» The problem
Answer these from the forum post about culinary colleges in Canada:
(a) Which college is noted as offering a red seal?
(b) What advantage does the post name for Liaison College?
(c) Which city is weighed against Vancouver for cost of living?

» Selected passage
# Culinary Colleges Canada



## Joe17 (Jan 9, 2012)

Could someone guide me on the best colleges to enroll my son in Canada:

These are the ones i am considering.
i have found a few of them please provide me with your opinions of the same:

1: Holland College: - Seems really great has a red seal being offered would appreciate more information on the same what is red seal and that seems to be a pro for me for considering this college.

2: Liaison College: - Placement Assistance seems like the pro there.

3: Pacific Institute Of Culinary Arts : Has a 6 months diploma and pro for me would be installment payment option.

4: Northwest Culinary Academy of Vancouver: Seems good again but cost of living might be a con as its in vancouver

5: Others i am considering after the above are: Niagara College Canada, George Brown Chef school 

Parameters:
Best & accredited college
Job placement or internship guaranteed 
reliable accommodation 
Chefs associated with the institute and reputation
I cost of living factors Vancouver Vs Charlottetown = Holland College.
Average mean salary after doing the course comparison of the above colleges.

Any other suggestions on colleges or institutes for full time culinary program.

Also after doing the below mentioned courses and titles, what is salary difference between :

A Culinary art diploma graduate
Vs
Personal chef
Vs 
Speciality Chef
Vs
chef de cuisine
Vs
Culinary Management from a college
Vs 
1yr or 2yr ir 3 yr College course

And student experiences would be appreciated. Living experience / college experience / salary / jobs after the course / internships after the course.


----------

» Source material
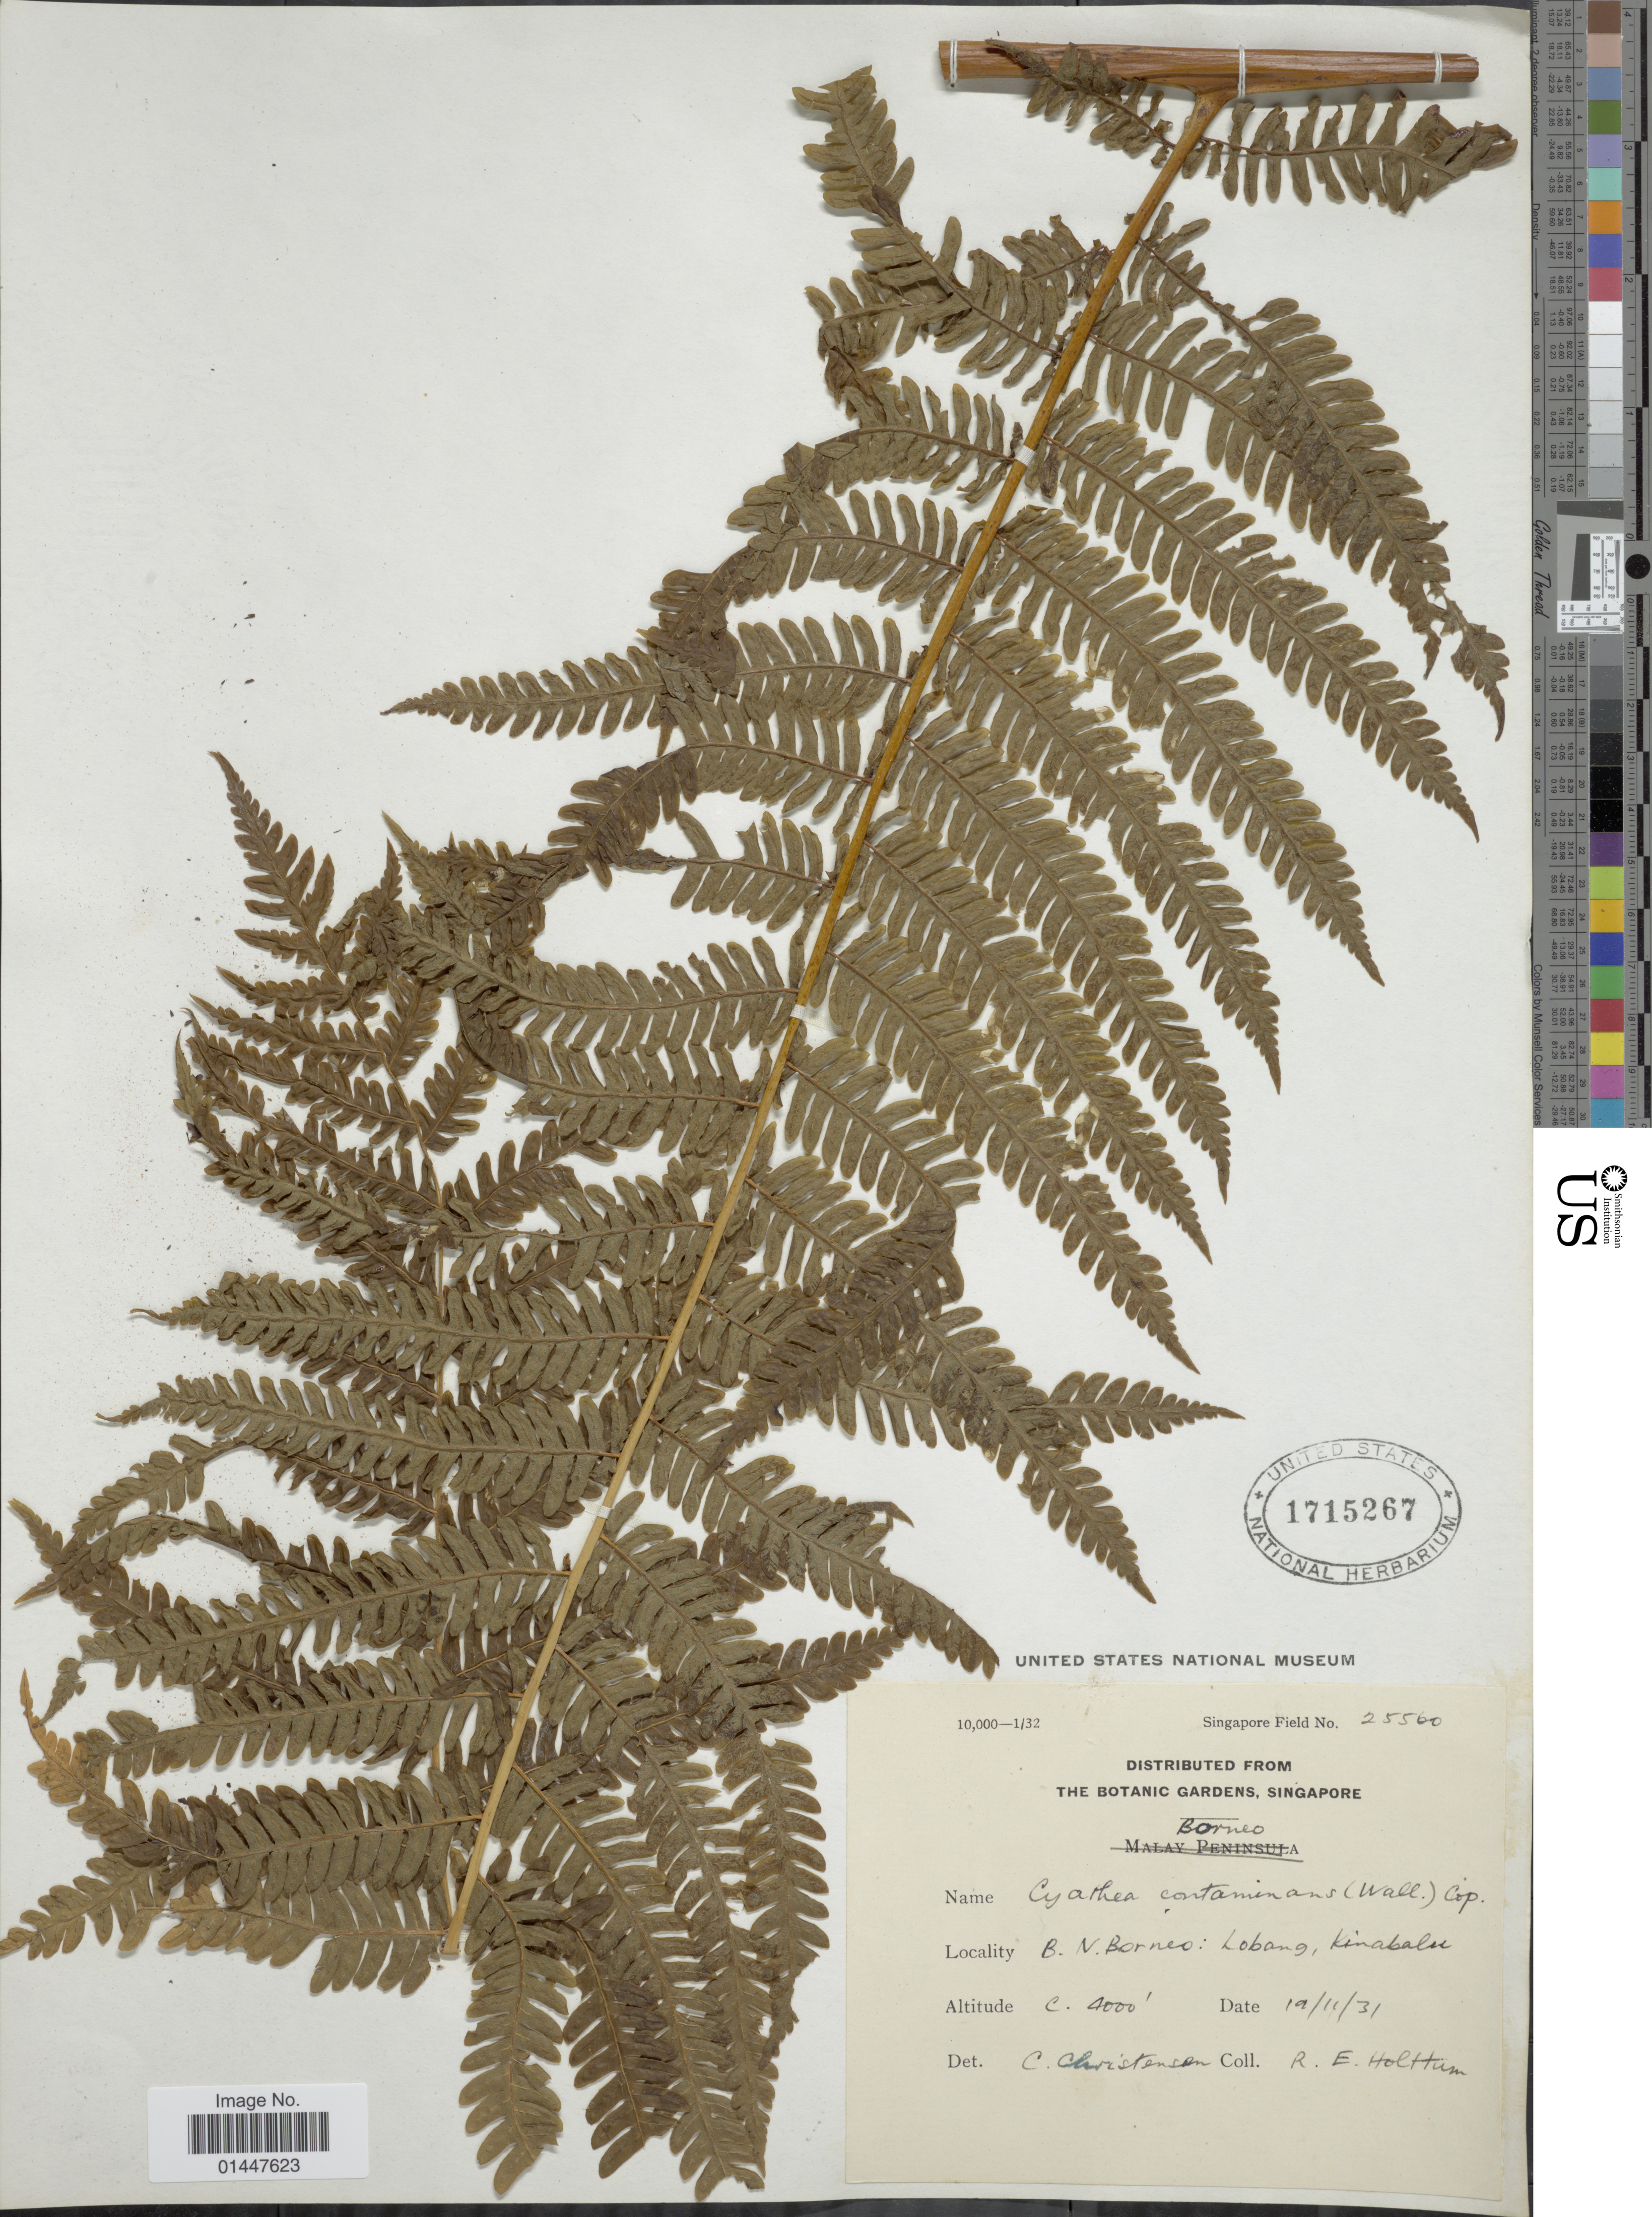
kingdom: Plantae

» Response for this exercise
(a) Holland College
(b) Placement assistance
(c) Charlottetown